Items from a dataset:

::::::::

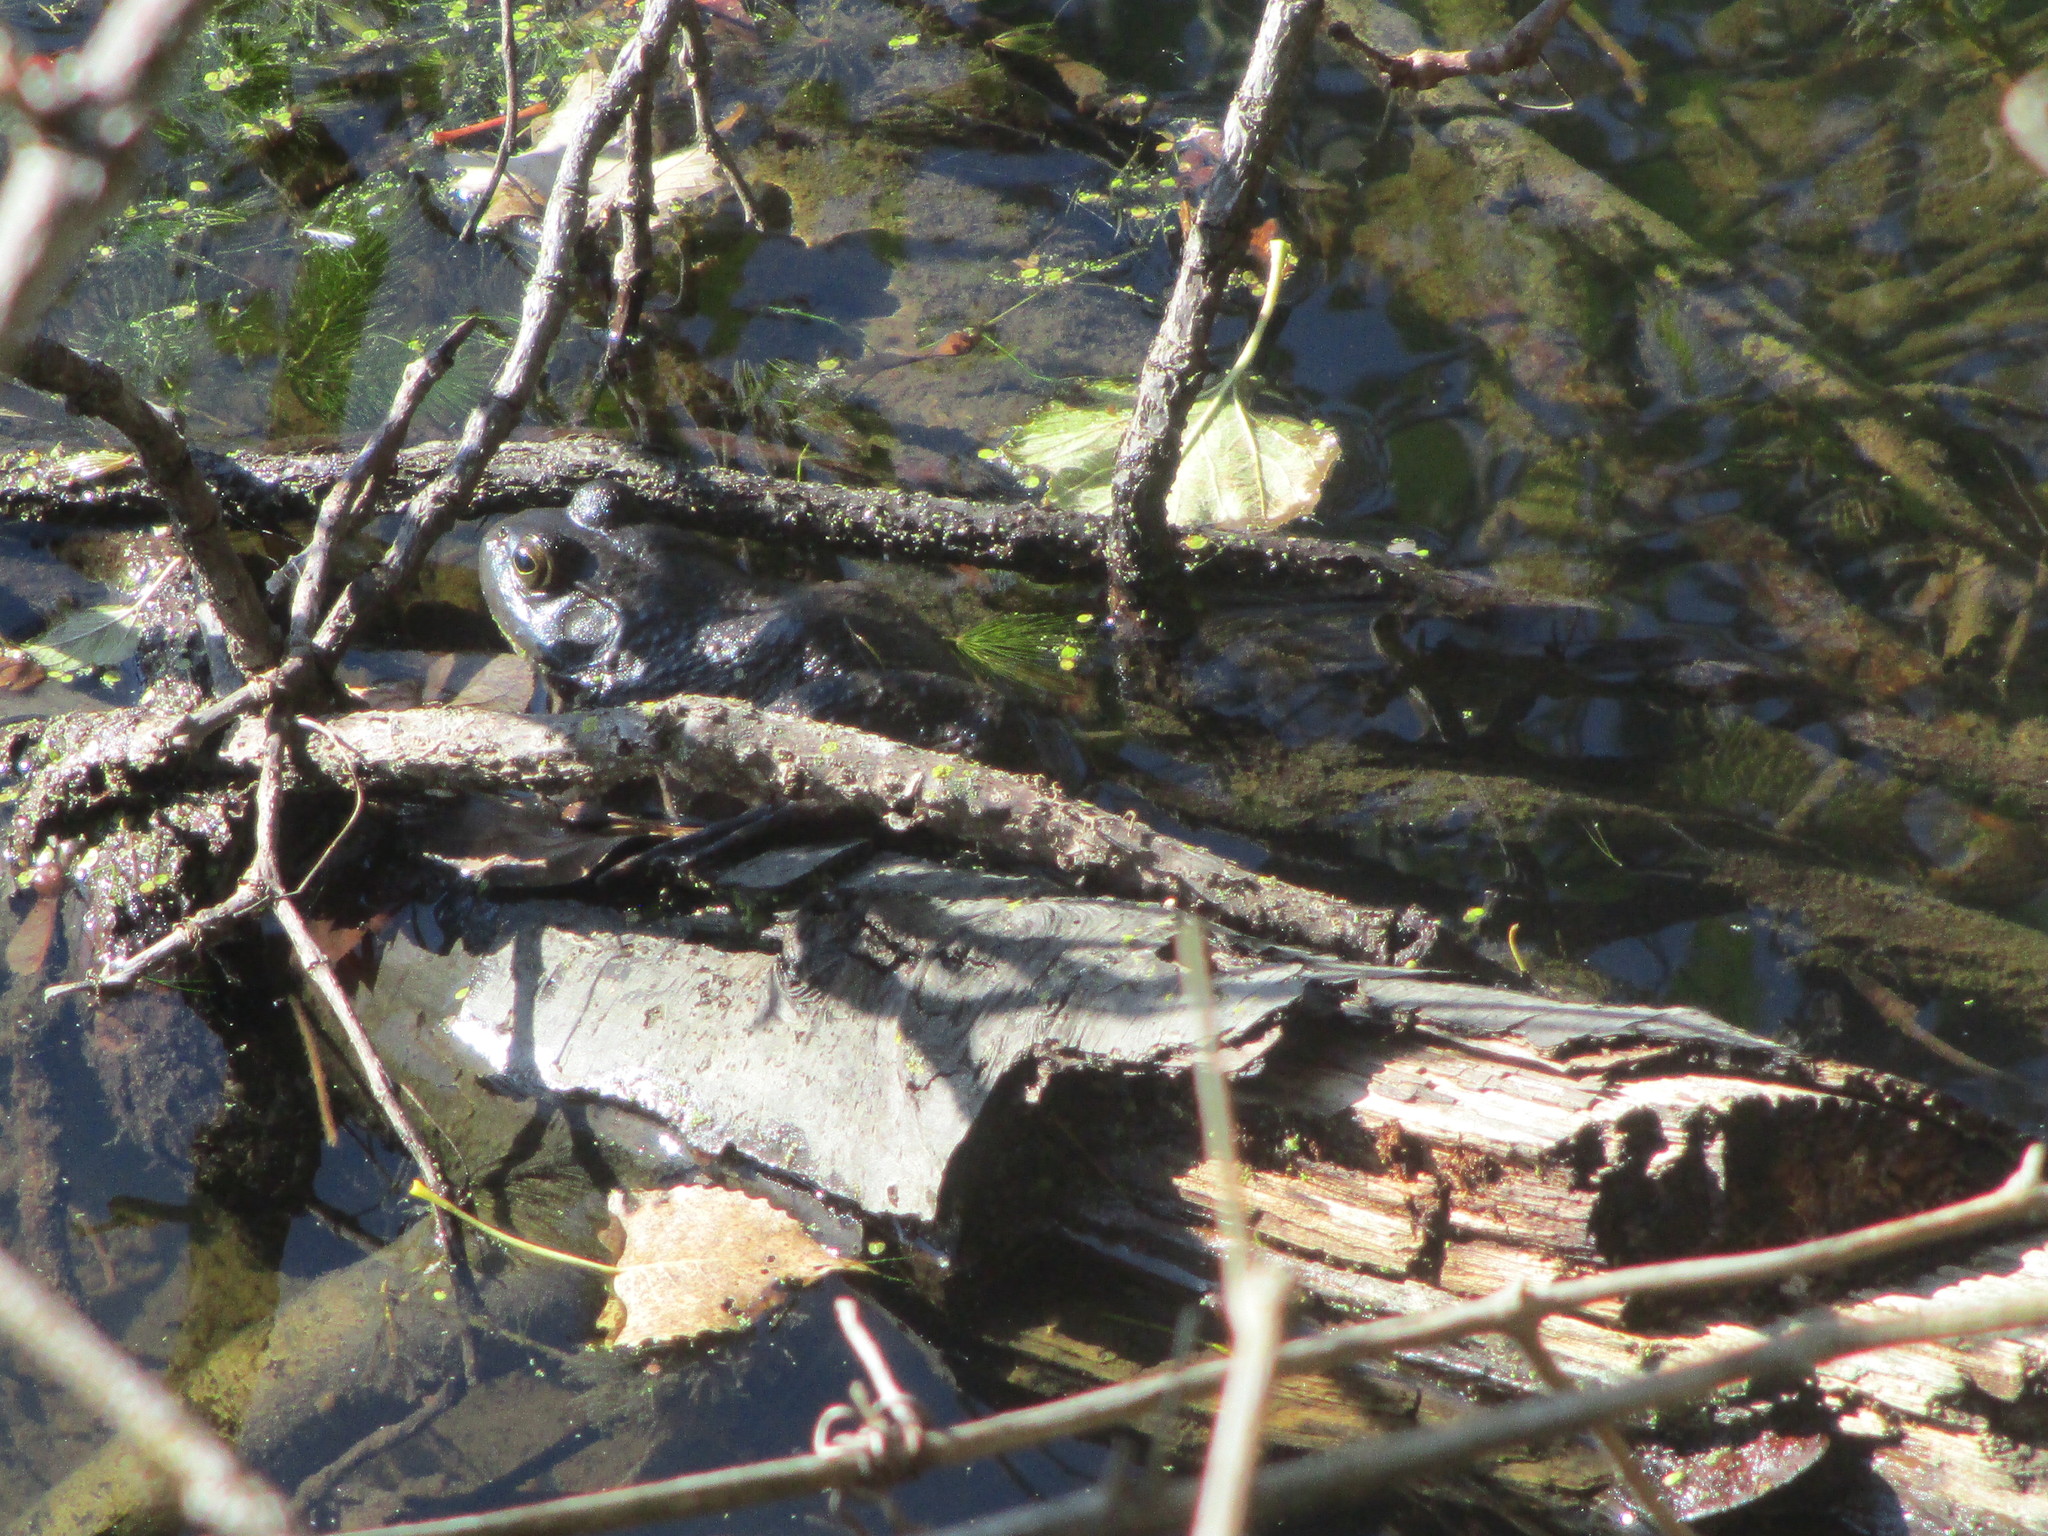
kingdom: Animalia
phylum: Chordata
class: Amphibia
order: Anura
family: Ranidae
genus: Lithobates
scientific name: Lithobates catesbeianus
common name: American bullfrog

::::::::

[Given request] Copy every text line of the material above word for word, leaving out the pictures.

[Reply]
kingdom: Animalia
phylum: Chordata
class: Amphibia
order: Anura
family: Ranidae
genus: Lithobates
scientific name: Lithobates catesbeianus
common name: American bullfrog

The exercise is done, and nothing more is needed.